Indira capitalised on the increasing comparisons with the phenomenal deity
Indira, always alert to the power in such portrayal, capitalised on the increasing comparisons with the phenomenal deity. During the Emergency period, when she suspended India’s constitution and ruled as a dictator for nearly two years, an image of her as Durga became part of her armature. Just as her government was forcibly sterilising millions of men in the cause of “population control”, one of the men it looked upon kindly was the Modernist painter MF Husain. He was welcomed into Indira’s court for publishing a sycophantic triptych in the Illustrated Weekly of India chronicling the steps leading to the Emergency that not only justified Indira’s actions but divinised the prime minister by depicting her as a goddess astride a tiger, grasping a trident and ready for battle. Her authoritarian onslaught was blessed by art.
There were, of course, many metaphoric parallels to be found between Indira and a goddess known to summon her power from male counterparts. Operating in a male-predominated environment, Indira had a reputation as a ball-breaker. Lal Bahadur Shastri, the prime minister who gave Indira her first job in government, called her “the only man in the women’s cabinet”. Indira certainly did not lose sleep over whether or not she conformed to the male idea of “woman”. Nor did she conceal her contempt for those who did conform. “I do not behave like a woman,” she once declared proudly. “When I think of how other women behave, I realise that it is a lack of sex and with it a lack of woman’s wiles on which most men base their views of me.” This made her an intolerable figure not only to hidebound men—but also even to supposedly liberal women. Jackie Kennedy considered her a “horrible woman” because she did not defer to the notion of men’s superiority.

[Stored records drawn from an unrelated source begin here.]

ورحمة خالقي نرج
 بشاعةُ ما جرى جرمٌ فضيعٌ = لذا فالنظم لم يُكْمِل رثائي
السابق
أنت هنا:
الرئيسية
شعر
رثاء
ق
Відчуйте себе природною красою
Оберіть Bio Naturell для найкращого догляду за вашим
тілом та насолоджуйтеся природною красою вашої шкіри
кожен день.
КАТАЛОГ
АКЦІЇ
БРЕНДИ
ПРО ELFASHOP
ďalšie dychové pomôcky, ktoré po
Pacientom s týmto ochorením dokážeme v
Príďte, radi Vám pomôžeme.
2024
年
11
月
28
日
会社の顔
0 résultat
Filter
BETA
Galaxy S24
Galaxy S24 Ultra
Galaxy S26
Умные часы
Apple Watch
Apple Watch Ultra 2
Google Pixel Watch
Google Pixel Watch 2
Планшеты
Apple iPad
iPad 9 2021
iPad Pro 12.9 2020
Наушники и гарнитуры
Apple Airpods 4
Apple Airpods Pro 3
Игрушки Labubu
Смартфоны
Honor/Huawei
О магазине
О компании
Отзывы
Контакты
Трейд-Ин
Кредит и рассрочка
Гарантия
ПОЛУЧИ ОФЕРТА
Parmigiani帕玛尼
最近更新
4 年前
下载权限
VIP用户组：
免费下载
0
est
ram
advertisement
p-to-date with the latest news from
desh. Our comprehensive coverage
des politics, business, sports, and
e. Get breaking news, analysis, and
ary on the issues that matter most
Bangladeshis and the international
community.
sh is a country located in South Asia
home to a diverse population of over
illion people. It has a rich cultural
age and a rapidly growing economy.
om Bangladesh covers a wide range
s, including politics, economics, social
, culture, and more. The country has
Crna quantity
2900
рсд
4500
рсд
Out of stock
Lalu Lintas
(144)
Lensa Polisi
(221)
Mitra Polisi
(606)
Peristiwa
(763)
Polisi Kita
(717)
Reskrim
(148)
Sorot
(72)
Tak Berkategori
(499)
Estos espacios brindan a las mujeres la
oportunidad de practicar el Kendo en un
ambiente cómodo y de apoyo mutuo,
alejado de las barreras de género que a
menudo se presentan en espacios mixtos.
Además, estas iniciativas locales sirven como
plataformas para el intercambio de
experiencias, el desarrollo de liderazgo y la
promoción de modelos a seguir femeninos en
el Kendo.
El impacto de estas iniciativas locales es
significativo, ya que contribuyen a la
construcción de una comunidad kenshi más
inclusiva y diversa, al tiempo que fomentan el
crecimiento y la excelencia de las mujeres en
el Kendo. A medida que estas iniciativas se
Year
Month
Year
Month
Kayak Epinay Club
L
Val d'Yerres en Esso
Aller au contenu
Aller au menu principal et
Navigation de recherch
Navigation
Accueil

What Indira relished—and what was lost on her critics—was not so much the power of feminine divinities to suppress men but their ability to destroy evil and restore order. Husain’s skill in fleshing out this quality endowed his drawing of the prime minister with political punch. His depiction of Indira as Durga was aired repetitively by the state broadcaster and disbursed widely in official literature.
India’s first female prime minister had a reputation as a ball-breaker
What was lost on Indira was that the destruction wrought by Kali and Durga was always a precursor to renewal. Indira’s autocratic impulses, on the other hand, were not tempered by a higher motive. Power, for Indira, was not a means with which to spur rejuvenation but an end in itself. Rather than regenerating India, the manner in which she deployed her authority may have quickened her own demise. After staging a remarkable return to office in the 1980s for a fourth term, she authorised Blue Star— a military operation at Sikhism’s holiest shrine in Amritsar to flush out separatists who had taken refuge there. For all her achievements, Indira proved ultimately unworthy of the comparison with divinity. Kali’s hands, as Indian nationalists of the nineteenth century protested to the British who delighted in simplifying her, were smeared with the blood of evildoers. Indians of the twentieth century could not always say the same about the blood on Indira’s hands. As we near the 36th anniversary of Indira’s assassination, Tantra: Enlightenment to Revolutionis a reminder, among other things, that the response to the sheer awesomeness of Kali is humility and amazement—not mimicry and imitation.
Tanta: Enlightenment to Revolution is at the British Museum until 24 January 2021.